#### WORK TO BE COMPLETED:
All lines from the one that mentions "X145581Y1674213D02*" through the last of the entries below must be copied exactly, with both ends kept.

DATA EXCERPTS Start Marker

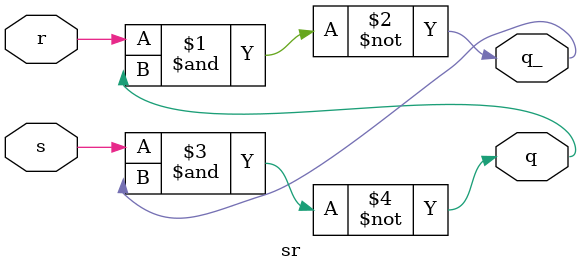
<source format=v>
module sr(
    input s,
    input r,
    output q,
    output q_
);

nand(q_, r, q);
nand(q, s, q_);

endmodule

</source>
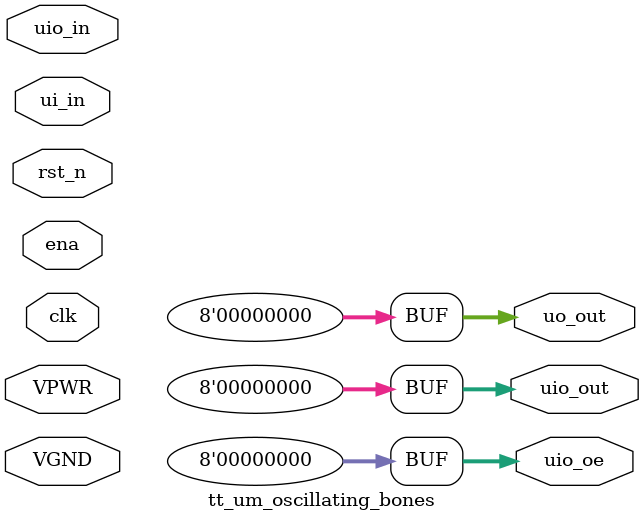
<source format=v>
module tt_um_oscillating_bones(	// file.cleaned.mlir:2:3
  input        VGND,	// file.cleaned.mlir:2:41
               VPWR,	// file.cleaned.mlir:2:56
  input  [7:0] ui_in,	// file.cleaned.mlir:2:71
               uio_in,	// file.cleaned.mlir:2:87
  input        ena,	// file.cleaned.mlir:2:104
               clk,	// file.cleaned.mlir:2:118
               rst_n,	// file.cleaned.mlir:2:132
  output [7:0] uo_out,	// file.cleaned.mlir:2:149
               uio_out,	// file.cleaned.mlir:2:166
               uio_oe	// file.cleaned.mlir:2:184
);

  assign uo_out = 8'h0;	// file.cleaned.mlir:3:14, :4:5
  assign uio_out = 8'h0;	// file.cleaned.mlir:3:14, :4:5
  assign uio_oe = 8'h0;	// file.cleaned.mlir:3:14, :4:5
endmodule


</source>
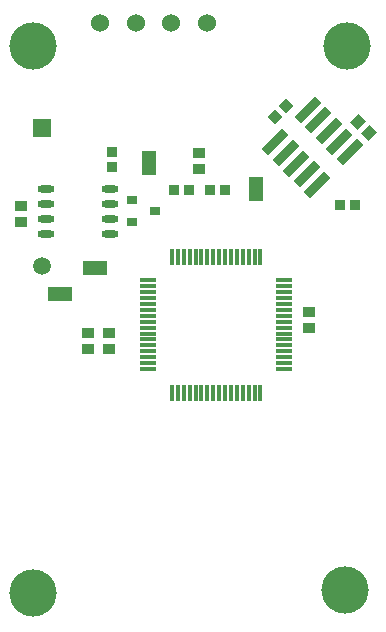
<source format=gbr>
%TF.GenerationSoftware,Altium Limited,Altium Designer,19.0.10 (269)*%
G04 Layer_Color=255*
%FSLAX26Y26*%
%MOIN*%
%TF.FileFunction,Pads,Top*%
%TF.Part,Single*%
G01*
G75*
%TA.AperFunction,SMDPad,CuDef*%
G04:AMPARAMS|DCode=10|XSize=37.402mil|YSize=33.465mil|CornerRadius=0mil|HoleSize=0mil|Usage=FLASHONLY|Rotation=135.000|XOffset=0mil|YOffset=0mil|HoleType=Round|Shape=Rectangle|*
%AMROTATEDRECTD10*
4,1,4,0.025055,-0.001392,0.001392,-0.025055,-0.025055,0.001392,-0.001392,0.025055,0.025055,-0.001392,0.0*
%
%ADD10ROTATEDRECTD10*%

%TA.AperFunction,ConnectorPad*%
G04:AMPARAMS|DCode=11|XSize=39.37mil|YSize=35.433mil|CornerRadius=0mil|HoleSize=0mil|Usage=FLASHONLY|Rotation=45.000|XOffset=0mil|YOffset=0mil|HoleType=Round|Shape=Rectangle|*
%AMROTATEDRECTD11*
4,1,4,-0.001392,-0.026447,-0.026447,-0.001392,0.001392,0.026447,0.026447,0.001392,-0.001392,-0.026447,0.0*
%
%ADD11ROTATEDRECTD11*%

%TA.AperFunction,SMDPad,CuDef*%
%ADD12R,0.033465X0.037402*%
%ADD13R,0.045276X0.080709*%
G04:AMPARAMS|DCode=14|XSize=29.921mil|YSize=94.488mil|CornerRadius=0mil|HoleSize=0mil|Usage=FLASHONLY|Rotation=135.000|XOffset=0mil|YOffset=0mil|HoleType=Round|Shape=Rectangle|*
%AMROTATEDRECTD14*
4,1,4,0.043985,0.022828,-0.022828,-0.043985,-0.043985,-0.022828,0.022828,0.043985,0.043985,0.022828,0.0*
%
%ADD14ROTATEDRECTD14*%

%ADD15R,0.039370X0.035433*%
%ADD16R,0.011811X0.053150*%
%ADD17R,0.053150X0.011811*%
%ADD18R,0.080709X0.045276*%
%ADD19R,0.035433X0.031496*%
%ADD20R,0.037402X0.033465*%
%ADD21O,0.057087X0.023622*%
%TA.AperFunction,ComponentPad*%
%ADD26C,0.060000*%
%ADD27R,0.059055X0.059055*%
%ADD28C,0.059055*%
%TA.AperFunction,ViaPad*%
%ADD29C,0.157480*%
D10*
X958083Y1748717D02*
D03*
X921892Y1712527D02*
D03*
D11*
X1197744Y1695957D02*
D03*
X1235327Y1658374D02*
D03*
D12*
X1188976Y1419370D02*
D03*
X1137795D02*
D03*
X703346Y1466417D02*
D03*
X754528D02*
D03*
X585069D02*
D03*
X636250D02*
D03*
D13*
X858268Y1472441D02*
D03*
X500000Y1559055D02*
D03*
D14*
X1171283Y1593811D02*
D03*
X1062712Y1485240D02*
D03*
X1135928Y1629167D02*
D03*
X1027356Y1520595D02*
D03*
X1100573Y1664522D02*
D03*
X992001Y1555950D02*
D03*
X1065217Y1699877D02*
D03*
X956646Y1591306D02*
D03*
X1029862Y1735233D02*
D03*
X921290Y1626661D02*
D03*
D15*
X669291Y1591585D02*
D03*
Y1538435D02*
D03*
X368378Y937992D02*
D03*
Y991142D02*
D03*
X297345Y937992D02*
D03*
Y991142D02*
D03*
X1035433Y1009124D02*
D03*
Y1062274D02*
D03*
X73937Y1414537D02*
D03*
Y1361388D02*
D03*
D16*
X577741Y1245344D02*
D03*
X597426D02*
D03*
X617111D02*
D03*
X636796D02*
D03*
X656481D02*
D03*
X676166D02*
D03*
X695851D02*
D03*
X715536D02*
D03*
X735221D02*
D03*
X754906D02*
D03*
X774591D02*
D03*
X794276D02*
D03*
X813961D02*
D03*
X833646D02*
D03*
X853331D02*
D03*
X873016D02*
D03*
Y792589D02*
D03*
X853331D02*
D03*
X833646D02*
D03*
X813961D02*
D03*
X794276D02*
D03*
X774591D02*
D03*
X754906D02*
D03*
X735221D02*
D03*
X715536D02*
D03*
X695851D02*
D03*
X676166D02*
D03*
X656481D02*
D03*
X636796D02*
D03*
X617111D02*
D03*
X597426D02*
D03*
X577741D02*
D03*
D17*
X951756Y1166604D02*
D03*
Y1146919D02*
D03*
Y1127234D02*
D03*
Y1107549D02*
D03*
Y1087864D02*
D03*
Y1068179D02*
D03*
Y1048494D02*
D03*
Y1028809D02*
D03*
Y1009124D02*
D03*
Y989439D02*
D03*
Y969754D02*
D03*
Y950069D02*
D03*
Y930384D02*
D03*
Y910699D02*
D03*
Y891014D02*
D03*
Y871329D02*
D03*
X499000D02*
D03*
Y891014D02*
D03*
Y910699D02*
D03*
Y930384D02*
D03*
Y950069D02*
D03*
Y969754D02*
D03*
Y989439D02*
D03*
Y1009124D02*
D03*
Y1028809D02*
D03*
Y1048494D02*
D03*
Y1068179D02*
D03*
Y1087864D02*
D03*
Y1107549D02*
D03*
Y1127234D02*
D03*
Y1146919D02*
D03*
Y1166604D02*
D03*
D18*
X322835Y1208661D02*
D03*
X204724Y1122047D02*
D03*
D19*
X443937Y1434341D02*
D03*
Y1359537D02*
D03*
X522677Y1396939D02*
D03*
D20*
X378937Y1543356D02*
D03*
Y1594537D02*
D03*
D21*
X157352Y1469537D02*
D03*
Y1419537D02*
D03*
Y1369537D02*
D03*
Y1319537D02*
D03*
X371919Y1469537D02*
D03*
Y1419537D02*
D03*
Y1369537D02*
D03*
Y1319537D02*
D03*
D26*
X693367Y2022961D02*
D03*
X575257D02*
D03*
X457147D02*
D03*
X339037D02*
D03*
D27*
X145581Y1674213D02*
D03*
D28*
Y1215551D02*
D03*
D29*
X1161417Y1948819D02*
D03*
X114173D02*
D03*
X1153543Y136134D02*
D03*
X114173Y123478D02*
D03*
%TF.MD5,a998fdf05a12dd92948c2ebe859dd1f2*%
M02*

</source>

DATA EXCERPTS End Marker

#### WRITTEN RESPONSE:
X145581Y1674213D02*
D03*
D28*
Y1215551D02*
D03*
D29*
X1161417Y1948819D02*
D03*
X114173D02*
D03*
X1153543Y136134D02*
D03*
X114173Y123478D02*
D03*
%TF.MD5,a998fdf05a12dd92948c2ebe859dd1f2*%
M02*

</source>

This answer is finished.